WHAT IS EXPECTED:
Only the lines from the beginning of the entries through the one with "Der zentrale Baustein" should be written out, please, exactly and without any pictures.

** Opening RAW DATA block **

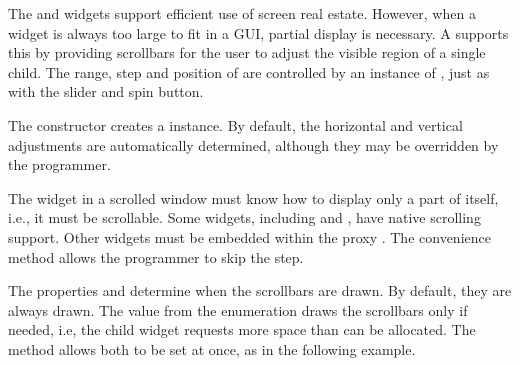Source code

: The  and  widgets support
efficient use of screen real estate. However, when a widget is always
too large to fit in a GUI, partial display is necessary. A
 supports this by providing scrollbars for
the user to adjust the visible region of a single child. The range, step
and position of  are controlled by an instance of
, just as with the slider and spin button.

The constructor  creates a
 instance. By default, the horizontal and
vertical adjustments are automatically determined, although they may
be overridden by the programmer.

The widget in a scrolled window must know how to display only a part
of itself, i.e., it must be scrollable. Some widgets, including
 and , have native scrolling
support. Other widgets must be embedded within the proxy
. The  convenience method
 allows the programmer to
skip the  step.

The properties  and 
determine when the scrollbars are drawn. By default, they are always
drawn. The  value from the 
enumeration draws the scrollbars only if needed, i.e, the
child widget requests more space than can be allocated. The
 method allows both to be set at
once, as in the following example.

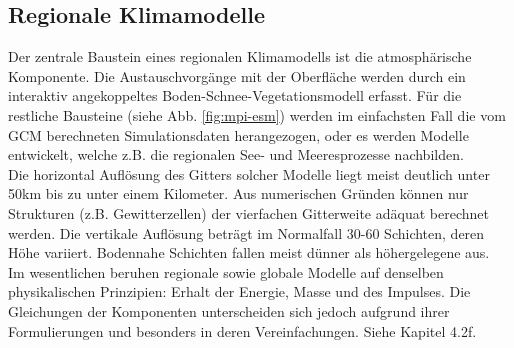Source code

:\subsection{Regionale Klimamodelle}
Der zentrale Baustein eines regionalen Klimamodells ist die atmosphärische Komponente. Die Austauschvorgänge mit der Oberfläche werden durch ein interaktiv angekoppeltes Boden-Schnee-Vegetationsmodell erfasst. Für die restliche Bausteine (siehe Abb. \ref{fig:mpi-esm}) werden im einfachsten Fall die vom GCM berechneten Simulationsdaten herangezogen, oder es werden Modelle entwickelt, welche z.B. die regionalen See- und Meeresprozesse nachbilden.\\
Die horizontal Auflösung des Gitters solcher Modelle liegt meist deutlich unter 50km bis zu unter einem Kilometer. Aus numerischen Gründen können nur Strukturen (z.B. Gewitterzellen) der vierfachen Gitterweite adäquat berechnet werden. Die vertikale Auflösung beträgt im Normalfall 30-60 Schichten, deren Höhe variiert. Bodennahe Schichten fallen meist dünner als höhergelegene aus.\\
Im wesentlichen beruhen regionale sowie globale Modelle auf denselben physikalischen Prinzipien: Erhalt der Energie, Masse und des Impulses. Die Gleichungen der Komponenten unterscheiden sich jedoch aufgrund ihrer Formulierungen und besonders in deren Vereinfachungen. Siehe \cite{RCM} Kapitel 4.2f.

** Closing RAW DATA block **

WORKED SOLUTION:
Source code

: The  and  widgets support
efficient use of screen real estate. However, when a widget is always
too large to fit in a GUI, partial display is necessary. A
 supports this by providing scrollbars for
the user to adjust the visible region of a single child. The range, step
and position of  are controlled by an instance of
, just as with the slider and spin button.

The constructor  creates a
 instance. By default, the horizontal and
vertical adjustments are automatically determined, although they may
be overridden by the programmer.

The widget in a scrolled window must know how to display only a part
of itself, i.e., it must be scrollable. Some widgets, including
 and , have native scrolling
support. Other widgets must be embedded within the proxy
. The  convenience method
 allows the programmer to
skip the  step.

The properties  and 
determine when the scrollbars are drawn. By default, they are always
drawn. The  value from the 
enumeration draws the scrollbars only if needed, i.e, the
child widget requests more space than can be allocated. The
 method allows both to be set at
once, as in the following example.

Source code

:\subsection{Regionale Klimamodelle}
Der zentrale Baustein eines regionalen Klimamodells ist die atmosphärische Komponente. Die Austauschvorgänge mit der Oberfläche werden durch ein interaktiv angekoppeltes Boden-Schnee-Vegetationsmodell erfasst. Für die restliche Bausteine (siehe Abb. \ref{fig:mpi-esm}) werden im einfachsten Fall die vom GCM berechneten Simulationsdaten herangezogen, oder es werden Modelle entwickelt, welche z.B. die regionalen See- und Meeresprozesse nachbilden.\\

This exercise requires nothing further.